Another thump to the chest. They both inhaled sharply as Adagio’s eyes shot upward to stare at her sister. It seemed that in their strained, teary eyed gazes, the same message was spoken. With each thump it seemed like the juice that gave them their vigor, the very energy they required to even lift a finger, was sucked away. Trying to think through her distress, Adagio closed her eyes, and made an attempt to study the sensation. When the thump came again, she felt her arms fall limp at her sides. In a moment, they were moving, but one more thump, and suddenly her legs went numb. Her energy was being drawn from her in bouts. That was the first thing to become immediately clear.

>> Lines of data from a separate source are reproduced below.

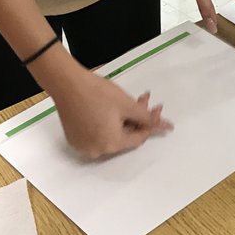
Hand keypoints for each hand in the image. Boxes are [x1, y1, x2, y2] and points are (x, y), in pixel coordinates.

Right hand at [52, 68, 171, 158]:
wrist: (67, 83)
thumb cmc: (99, 93)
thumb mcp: (127, 105)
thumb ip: (148, 119)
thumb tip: (167, 127)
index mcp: (111, 145)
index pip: (139, 138)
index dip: (150, 122)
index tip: (156, 107)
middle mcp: (97, 151)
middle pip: (125, 136)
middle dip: (136, 118)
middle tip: (142, 100)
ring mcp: (84, 146)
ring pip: (111, 135)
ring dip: (123, 119)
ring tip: (128, 102)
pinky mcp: (75, 138)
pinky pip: (97, 134)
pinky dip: (107, 123)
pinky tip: (111, 108)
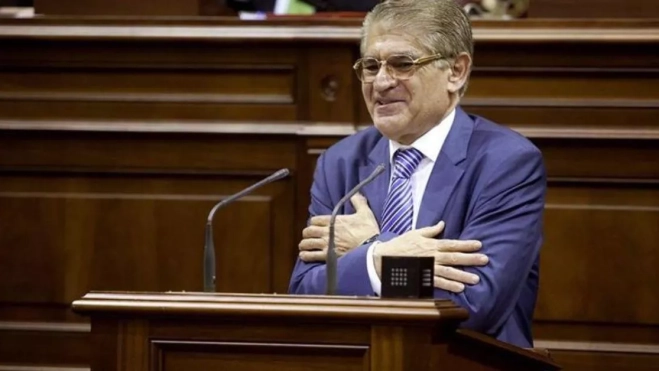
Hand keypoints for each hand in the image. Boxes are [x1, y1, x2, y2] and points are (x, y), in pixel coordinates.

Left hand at [298, 193, 379, 262]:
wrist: (371, 248)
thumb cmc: (368, 230)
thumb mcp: (365, 213)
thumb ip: (359, 202)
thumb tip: (355, 194)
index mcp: (334, 220)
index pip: (315, 220)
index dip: (313, 223)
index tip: (315, 225)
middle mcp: (327, 231)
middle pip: (309, 231)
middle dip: (307, 233)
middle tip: (308, 236)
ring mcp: (326, 244)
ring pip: (307, 243)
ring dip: (304, 244)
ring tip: (303, 246)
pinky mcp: (328, 256)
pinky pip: (312, 255)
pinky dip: (306, 255)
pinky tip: (304, 255)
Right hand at [372, 221, 487, 292]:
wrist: (385, 258)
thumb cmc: (400, 244)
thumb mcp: (415, 233)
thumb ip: (431, 230)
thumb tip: (442, 223)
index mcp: (432, 244)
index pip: (452, 244)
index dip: (466, 244)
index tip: (479, 245)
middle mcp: (432, 256)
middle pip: (454, 257)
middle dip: (470, 259)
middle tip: (485, 260)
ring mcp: (428, 268)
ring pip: (449, 272)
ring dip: (463, 275)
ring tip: (476, 279)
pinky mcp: (423, 277)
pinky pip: (438, 282)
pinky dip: (449, 285)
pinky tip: (460, 288)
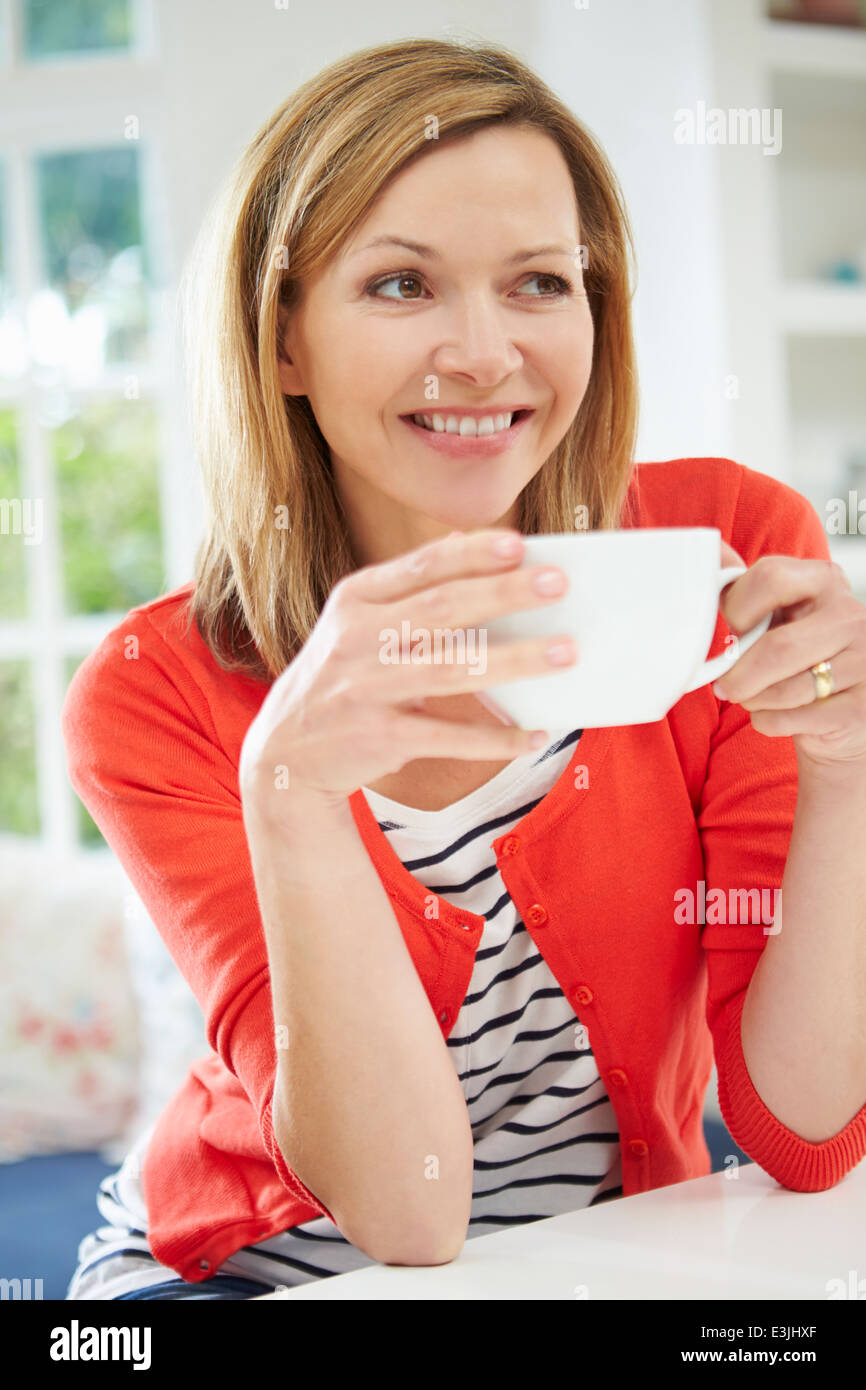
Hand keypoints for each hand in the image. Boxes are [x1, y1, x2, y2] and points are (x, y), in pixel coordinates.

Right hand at [238, 527, 577, 811]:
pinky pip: (450, 737)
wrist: (287, 750)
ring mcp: (366, 689)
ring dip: (515, 660)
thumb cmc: (343, 675)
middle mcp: (358, 639)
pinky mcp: (379, 737)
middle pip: (444, 609)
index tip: (521, 544)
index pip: (422, 566)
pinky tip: (535, 735)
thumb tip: (470, 539)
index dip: (473, 554)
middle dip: (505, 594)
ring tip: (565, 652)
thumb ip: (409, 587)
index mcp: (356, 599)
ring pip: (453, 669)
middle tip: (558, 584)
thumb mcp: (358, 622)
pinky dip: (495, 739)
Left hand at [711, 538, 865, 767]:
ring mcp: (864, 662)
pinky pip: (792, 719)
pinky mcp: (860, 708)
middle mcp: (851, 616)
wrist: (837, 709)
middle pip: (777, 646)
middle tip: (726, 685)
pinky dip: (768, 721)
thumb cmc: (796, 655)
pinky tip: (775, 714)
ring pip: (785, 690)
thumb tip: (709, 562)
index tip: (734, 629)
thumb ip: (744, 591)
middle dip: (739, 675)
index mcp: (825, 580)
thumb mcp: (775, 615)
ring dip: (753, 699)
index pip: (770, 577)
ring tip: (752, 696)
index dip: (737, 608)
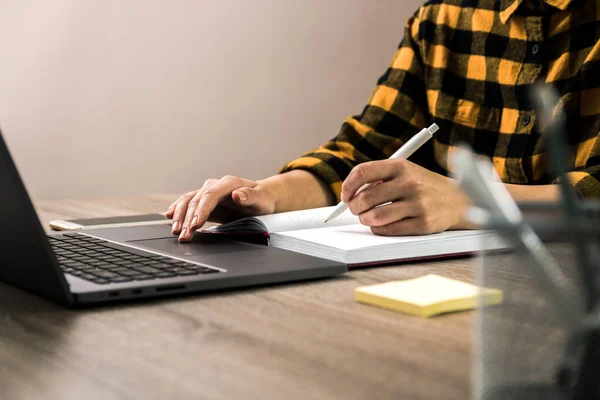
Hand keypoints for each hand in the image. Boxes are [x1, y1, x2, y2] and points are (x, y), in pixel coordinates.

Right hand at [165, 176, 275, 241]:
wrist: (260, 198)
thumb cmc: (262, 199)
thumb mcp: (262, 199)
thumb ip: (250, 197)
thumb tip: (237, 195)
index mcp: (229, 183)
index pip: (210, 195)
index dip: (201, 210)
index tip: (195, 224)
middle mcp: (215, 185)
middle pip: (197, 200)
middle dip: (188, 219)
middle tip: (184, 236)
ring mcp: (208, 192)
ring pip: (188, 201)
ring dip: (180, 217)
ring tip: (176, 232)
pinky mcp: (204, 201)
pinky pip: (187, 203)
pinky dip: (177, 209)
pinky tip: (168, 216)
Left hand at [341, 159, 471, 235]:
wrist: (459, 200)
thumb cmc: (424, 186)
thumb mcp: (406, 172)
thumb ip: (380, 178)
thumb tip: (349, 193)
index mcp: (401, 166)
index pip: (363, 172)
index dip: (348, 185)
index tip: (345, 195)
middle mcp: (409, 182)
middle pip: (366, 197)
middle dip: (354, 206)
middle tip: (355, 209)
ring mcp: (418, 203)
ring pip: (375, 216)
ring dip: (365, 219)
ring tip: (367, 218)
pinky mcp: (423, 223)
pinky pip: (389, 229)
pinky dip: (378, 229)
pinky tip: (380, 225)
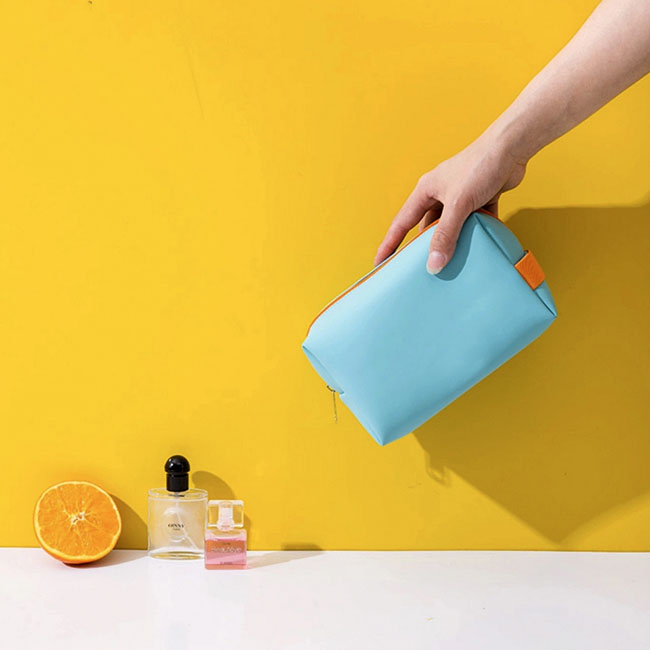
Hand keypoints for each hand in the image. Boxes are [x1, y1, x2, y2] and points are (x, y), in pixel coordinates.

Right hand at [374, 135, 526, 272]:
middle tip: (419, 268)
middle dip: (424, 247)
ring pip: (451, 226)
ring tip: (451, 262)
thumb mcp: (458, 205)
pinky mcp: (479, 198)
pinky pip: (473, 222)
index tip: (381, 262)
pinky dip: (475, 233)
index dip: (390, 244)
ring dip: (453, 241)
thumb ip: (445, 235)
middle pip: (426, 227)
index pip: (402, 223)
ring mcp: (460, 196)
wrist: (512, 146)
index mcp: (425, 191)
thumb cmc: (479, 166)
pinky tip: (478, 247)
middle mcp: (440, 193)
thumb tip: (433, 264)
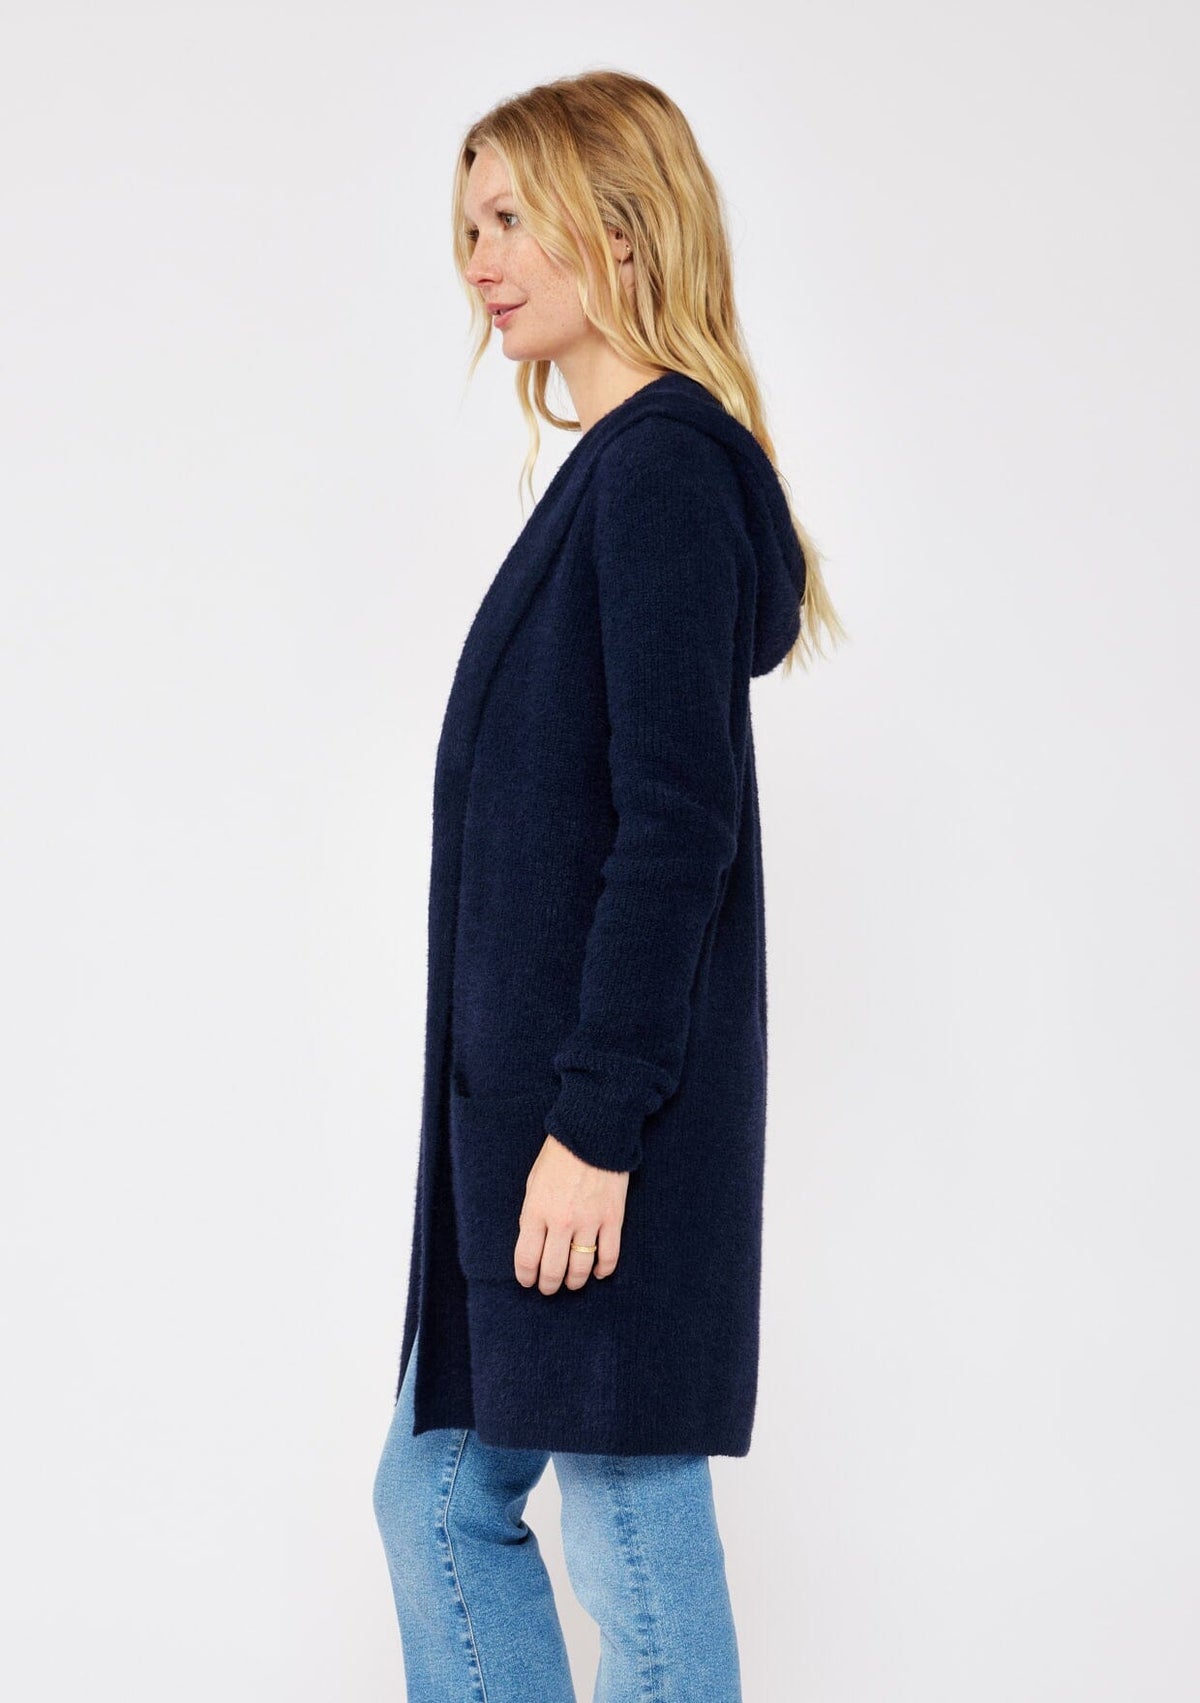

“Leach” she stammered in her deliriousness. “Someone’s... leaching..."
Adagio choked before doubling over.
“It hurts, Adagio!” Sonata gasped trying her best to crawl safely down the attic stairs, and instead falling straight down onto the floor with a loud ‘THUD’.
Bracing themselves for a moment longer, they waited, and prayed to the seas that the invasive pain would cease. Eventually, it ebbed. Trying to catch their breaths—Sonata lying flat on her back, and Adagio propped up haphazardly against the wall beside her—they both eventually managed to turn their heads, and give each other knowing glances.